File systems in Unix are very flexible in that they need not be physically present on your computer; you can have network access to other file systems on other machines. The Linux file system structure (the Virtual File System we spoke of at the beginning of the chapter) makes it appear as if all the file systems, regardless of type and location, are local and mounted somewhere on the root file system. As the system administrator, you decide what file systems are to be made available and where they will be attached, or mounted, to the root file system. The standard arrangement of the file system tree is that installed by default by Fedora. The source of that standard arrangement is found in the file system hierarchy standards. Although a detailed discussion of those standards is beyond the scope of this section, they can be examined at http://www.pathname.com/fhs/. In this section, you learn how to mount file systems to the root file system and add file systems to the system, and you learn the traditional mount points of commonly used file systems as well.
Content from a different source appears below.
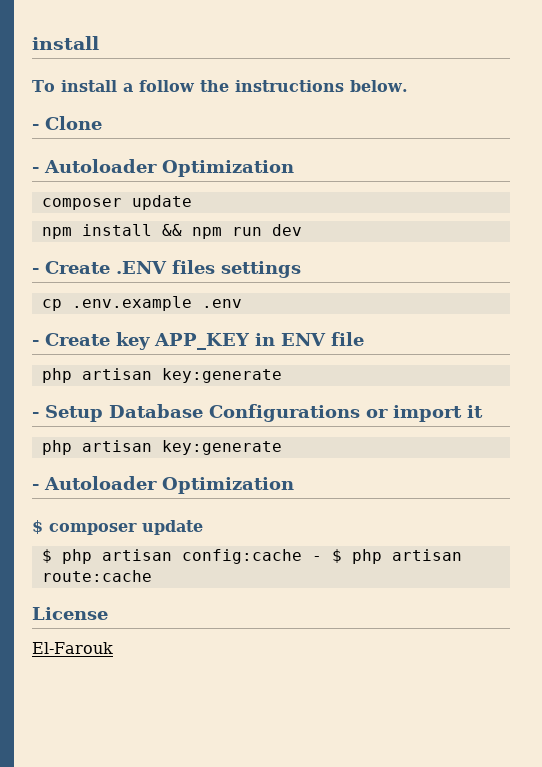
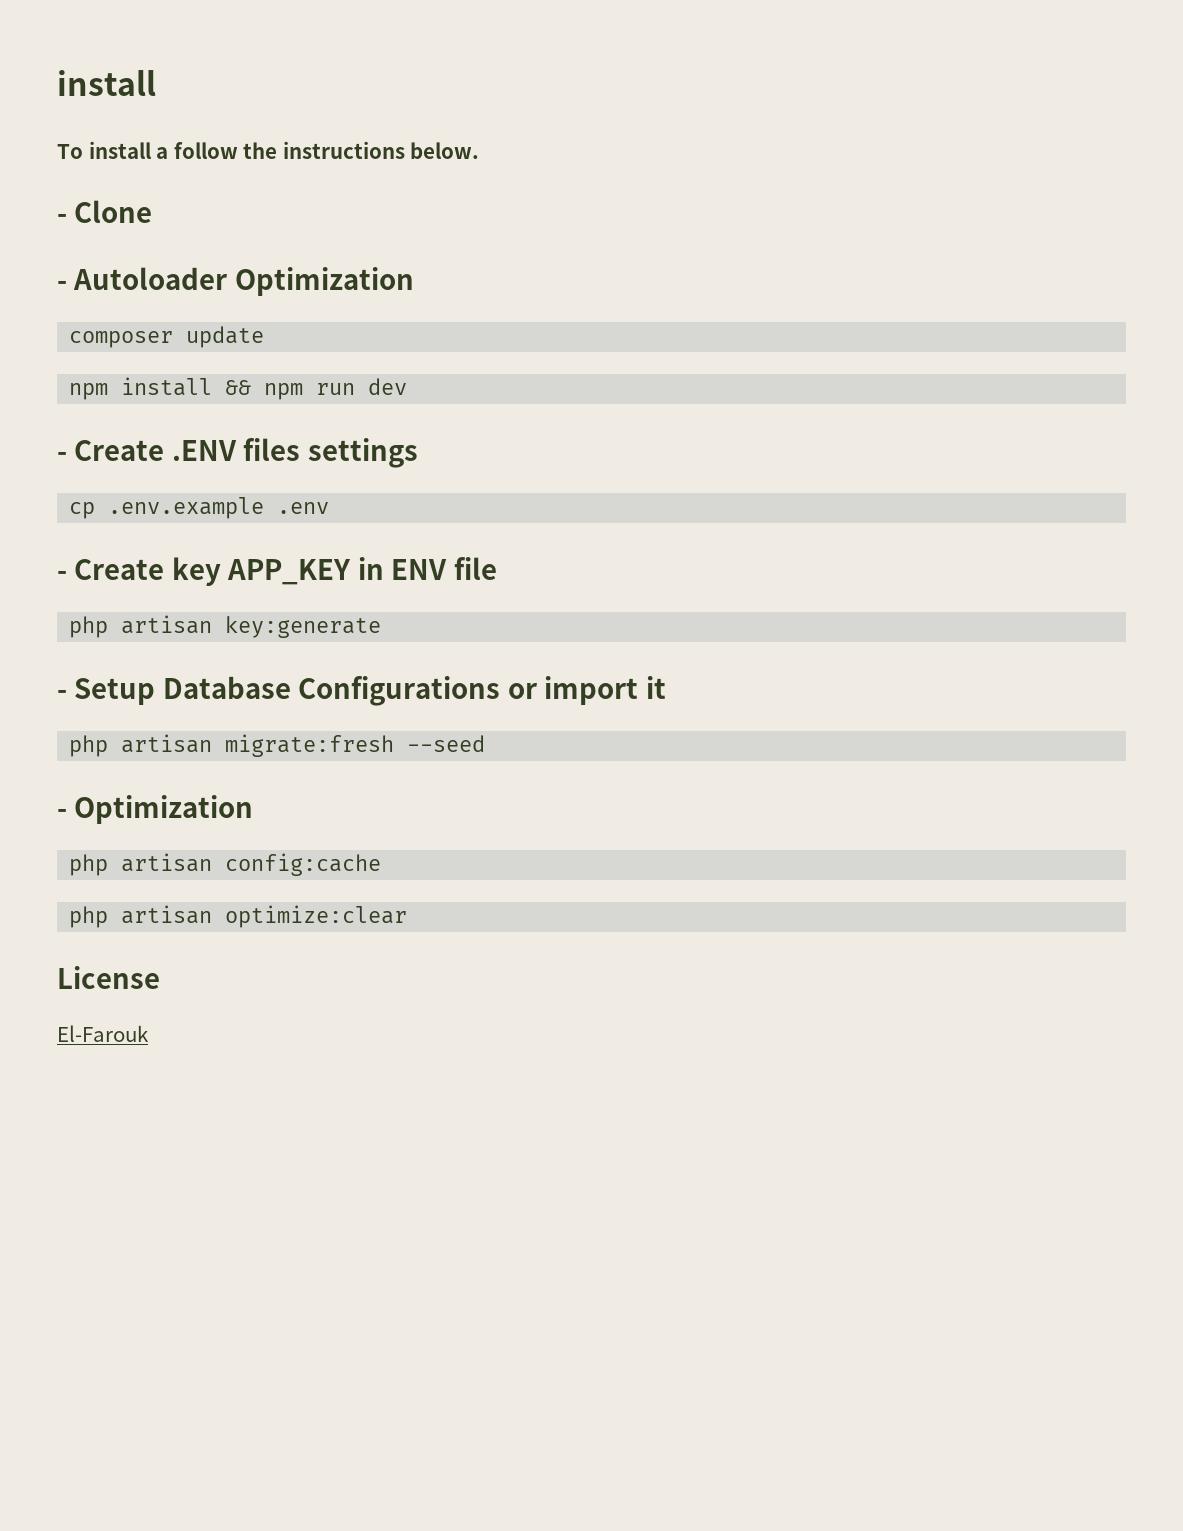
[161,440,282,455] [32,476,294,494] [32,520,203,535] [41,549,52,563] key:generate // - Autoloader Optimization // $ composer update // $ -> [225,734,486,757] [57,795,254,824] migrate:fresh --seed // - Optimization //
[311,549,462,564] [41,570,152,582] - $ php artisan route:cache -> [69,905,408,928] // php artisan optimize:clear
In Linux (and its Unix cousins), all file systems — whether local, remote, images on a disk, or in memory — are mounted on a single point known as root (which is not the same as the root operator, also known as the super-user). This mount point is written as a forward slash, /, which is read and pronounced "root." The resulting file directory hierarchy all starts from /. After they are mounted, the physical location of the files is unimportant because they all appear to be local.

Even if the file systems are different (FAT, ext2, HPFS, NTFS, and so on), the Linux kernel modules and the VFS make them all appear as part of the directory tree as native files. Listing the file systems as native files obviates the need for any applications to be aware of the physical location of the file or the true nature of the native file system. As a result, programming these applications is simplified because the applications have to work only with what they think are local, native files.

Any file system can be mounted anywhere, but some places are more traditional than others. Removable media devices are traditionally mounted under the /mnt directory (for example, CD-ROM drives on /mnt/cdrom). The /mnt directory is the traditional place to mount removable or remote file systems that are unrelated to the local system directories that branch from the root mount point.